Die zentrale Idee des Gedichts ist die Verwandlung, die durch die Dichtkunst erreicht wird. Bodenstedt/Mirza-Schaffy zieht Parallelen zwischen der Wirkung der Dichtkunst von Hafis auf Schiras und der gewünschten Wirkung seiner eigenen Gedichte auf Tiflis. Hafis wird als derjenige gepriesen, der Schiras durch seine Worte berühmt gemacht hat, und die Absicht des Dichters ist es, dass seine eigenen Verse Tiflis ebenso glanzvoll und unvergesslich machen. Dies zeigt die Überzeugung des Dichters von der Fähigkeit der Worte, das Gewöhnliche in das Außergewöhnliche zu verwandeln, und die Welt durch die Augen der Kunst neu zu gestalten.

Das Gedicht verwendet eine lebhafte und beschreibende Sprache, die von sinnlichen Bildern geprägt ist. Es bezieht sich auf Rosen, Wein und schöne Mädchen, Elemente, die in der persischen Lyrik oft vorkommen und für Schönheit, Genuss und Liebe stehen. Der Dichter erzeugt ein Bild von Tiflis als einem Paradies, in dem die Freuden des Lebens gefeiert werden, und die Dichtkunst selbst wird als Tor zu diesem Paradies dargestellt. Gleichzeitig deutet das Gedicht eine dualistische Sichtweise an, indem es eine Hölle für diejenigen schafft, die Schönheit und Genuss verachten, was die Polarisierung der Dichtkunst und die daraus resultierende Wertschätzung der Lebensfreude unterstreicht.

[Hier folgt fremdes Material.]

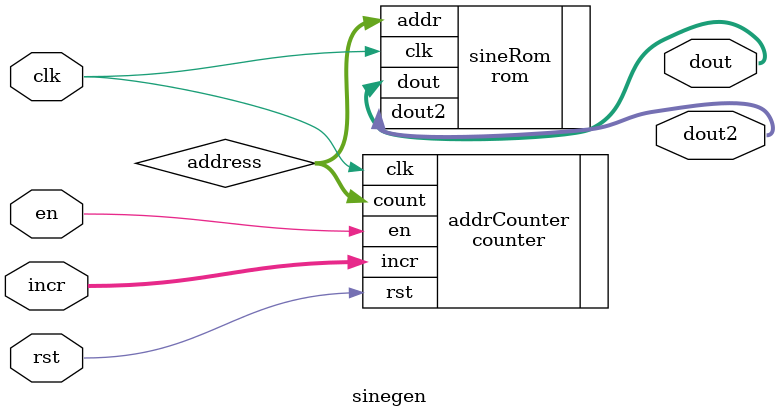
<source format=sv>
module sinegen #(
  parameter A_WIDTH = 8,
  parameter D_WIDTH = 8
)(
  // interface signals
  input   logic                 clk,  // clock
  input   logic                 rst,  // reset
  input   logic                 en,   // enable
  input   logic [D_WIDTH-1:0]   incr, // increment for addr counter
  output  logic [D_WIDTH-1:0]   dout,  // output data
  output  logic [D_WIDTH-1:0]   dout2
);

  logic [A_WIDTH-1:0] address;   // interconnect wire

  counter addrCounter (
    .clk   (clk),
    .rst   (rst),
    .en    (en),
    .incr  (incr),
    .count (address)
  );

  rom sineRom (
    .clk   (clk),
    .addr  (address),
    .dout  (dout),
    .dout2 (dout2)
  );

endmodule

</source>
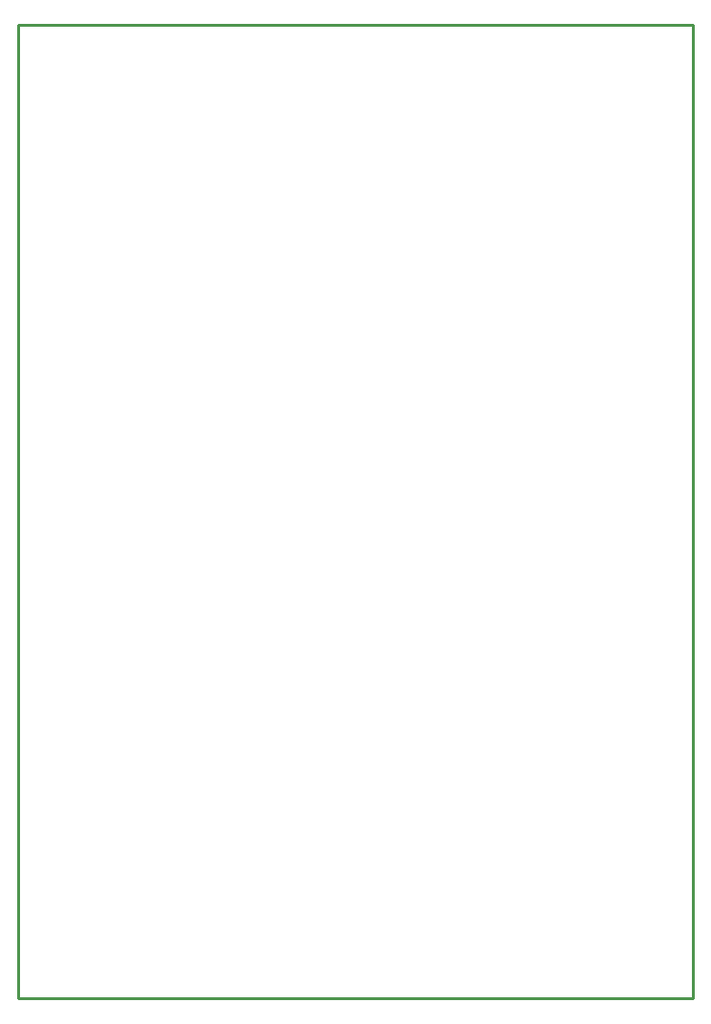
<source format=gko>
%FSTAX23Y23*%
%MOIN*%
%SFA1B1*%

%IPPOS*%
%ADD75C,0.010000*%
%LNninja_3_2_pcb-1*%
%LPD*%
G54D75*
X-00015Y03245D02*
X0234D01*
Y-0015D02*
Y03245D01*
X-00015Y-0015D02*
X0234D01*
X-00015D02*
Y03245D01*
M02*
</source>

Die Verwendung von Metaphern wie der des Paradieses, der Hölle und der „Edelsteine“ unterstreicht die transformative Kraft der Dichtkunst. Die Mädchen, die einst Teil des Alltags waren, werden durch die Poesie zu „Besitz“ des Dichters, was ihre Schönheit und ihren Wert erhöht. Das Gedicht endet mit einem Ausblick auf die Verbreitung dieser Poesie und ihrer Wirkung, wobei die Prophezeiung angedeutet wird, dass das Lied des Mirza-Schaffy von „Kyros bis zum Rhein“ gehört werden wird. Dies unterstreicht die universelle und dauerhafte Natur der Poesie und ihre Fähigkeit, kulturelle Grenzen zu überwinden.

Weitere Informationen

Hier finden sich noch weitere Informationen zu diesem Gedicht und der Seite.

Lizenz und Verwendung

Dieses Gedicht fällt unter die „public domain“ oder Gemeinfreiheit. Gemeinfreiheit bedeutet, dass ein Werk nicht (mehr) durch Urheberrechte geschützt ist und daher von allen ohne Erlaubnis des Urhebers frei genutzt, vervielfältigt und verbreitet werden darf. Sie tritt meist nach Ablauf der gesetzlichen Schutzfrist ein, z. B. 70 Jahre nach dem Tod des Autors. Weitere Informationen dazu finden sich hier.